We are duty-bound to determine our jurisdiction before we examine the merits, whether or not the parties raise [696]*696the issue. Boylan v. George E. Bumpus, Jr., Constr. Co., Inc. (In re George E. Bumpus, Jr., Constr. Co., Inc.), 226 B.R. 724, 726 (1st Cir. BAP 1998). We are empowered to hear appeals from “final judgments, orders and decrees [pursuant to 28 U.S.C. § 158(a)(1) ], or with leave of court, from interlocutory orders and decrees [pursuant to 28 U.S.C. § 158(a)(3) ].” Fleet Data Processing Corp. v. Branch (In re Bank of New England Corp.), 218 B.R. 643, 645 (1st Cir. BAP 1998). Absent exceptional circumstances, an order denying sanctions becomes appealable only upon entry of a final judgment in the underlying proceeding. McCright v. Santoki, 976 F.2d 568, 569 (9th Cir.1992); Haskell v. Washington Twp., 891 F.2d 132, 133 (6th Cir.1989); Empresas Omajede, Inc. v. Bennazar-Zequeira, 213 F.3d 6, 9 (1st Cir.2000). Lisa timely filed her appeal upon entry of the adversary proceeding final judgment. Thus, we have jurisdiction to hear it.

STANDARD OF REVIEW

Trial court decisions awarding or denying sanctions are reviewed for abuse of discretion. CQ Int’l Co., Inc. v. Rochem Int’l, Inc., USA No. 10-1838, 2011 WL 4537177, at *4 (1st Cir. Oct. 3, 2011).
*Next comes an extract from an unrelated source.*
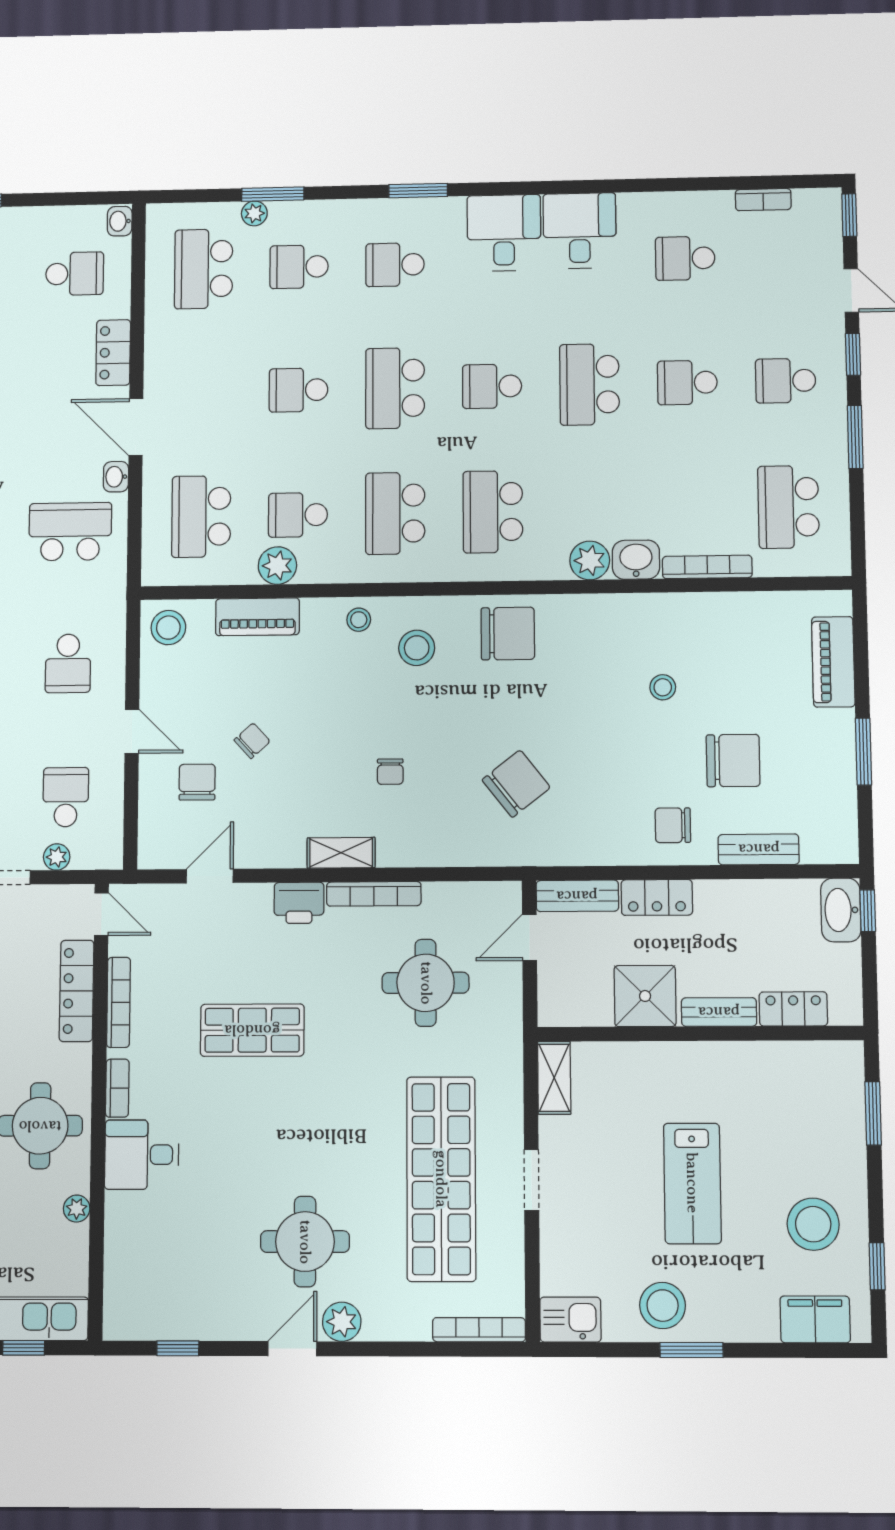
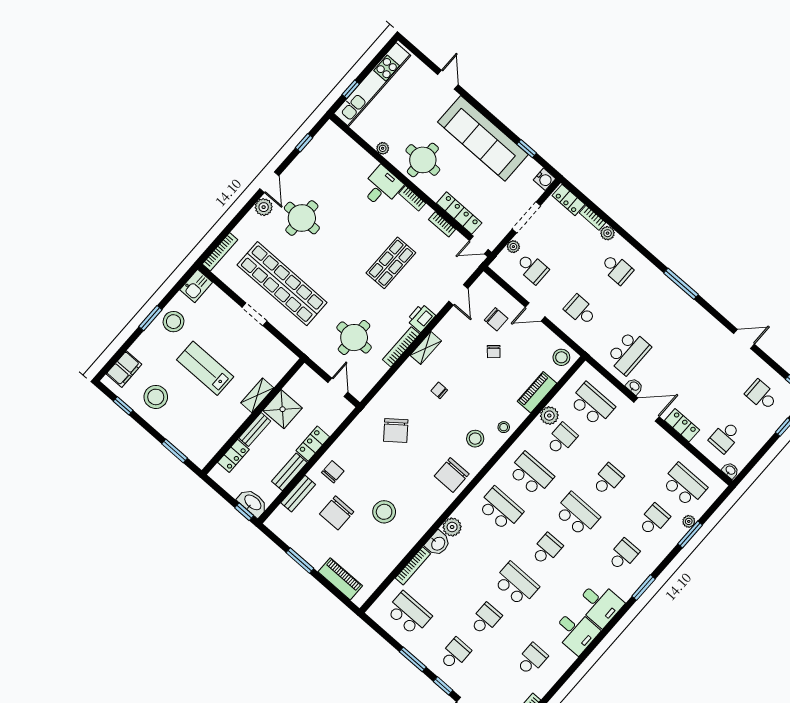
stool: (663, 687) -> (384, 512), width x1.89, depth x1.89
bench: (577, 896) -> (289, 472), moved
bookcase: (119, 1002) -> (442, 224), width x0.64
shelving: (554, 1078) -> (257, 395), moved, turned 90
Abuse of discretion exists when a relevant factor deserving of significant weight is overlooked, or when an improper factor is accorded significant weight, or when the court considers the appropriate mix of factors, but commits a palpable error of judgment in calibrating the decisional scales. Ameriquest Mortgage Co. v. Nosek (In re Nosek), 609 F.3d 6, 9 n. 4 (1st Cir.2010) (citing United States v. Roberts, 978 F.2d 17, 21 (1st Cir.1992)).

DISCUSSION

Although Lisa asserts that sanctions were in order (and articulates her arguments in favor of their imposition), she maintains that, at minimum, we must remand the matter. She argues that the bankruptcy judge’s failure to articulate the basis for denying her motion deprives us of the opportunity to effect meaningful review of his decision. Attorney Berliner replies that the record is sufficient and, on the merits, the ruling must be sustained. In the end, we side with Attorney Berliner.

I. Rulé 9011 and Its Application

“[T]he bankruptcy courts have discretion to impose sanctions against attorneys or pro se parties who violate [Rule] 9011(b).” Kristan v. Turner (In re Kristan), 395 B.R. 500, 509 (1st Cir. BAP 2008).8

“Because Rule 9011 is derived from Fed.R.Civ.P. 11, the First Circuit has explained that Rule 11 jurisprudence is largely transferable to Rule 9011 cases.” White v. Burdick (In re CK Liquidation Corp.), 321 B.R. 355, 362 (1st Cir. BAP 2005) (internal quotations and citation omitted). Both rules “should be used to deter baseless filings.” Featherston v. Goldman (In re D.C. Sullivan Co., Inc.), 843 F.2d 596, 599 (1st Cir.1988). Rule 9011, like Fed.R.Civ.P. 11, “emphasizes responsible behavior on the part of litigators.” Id. at 598.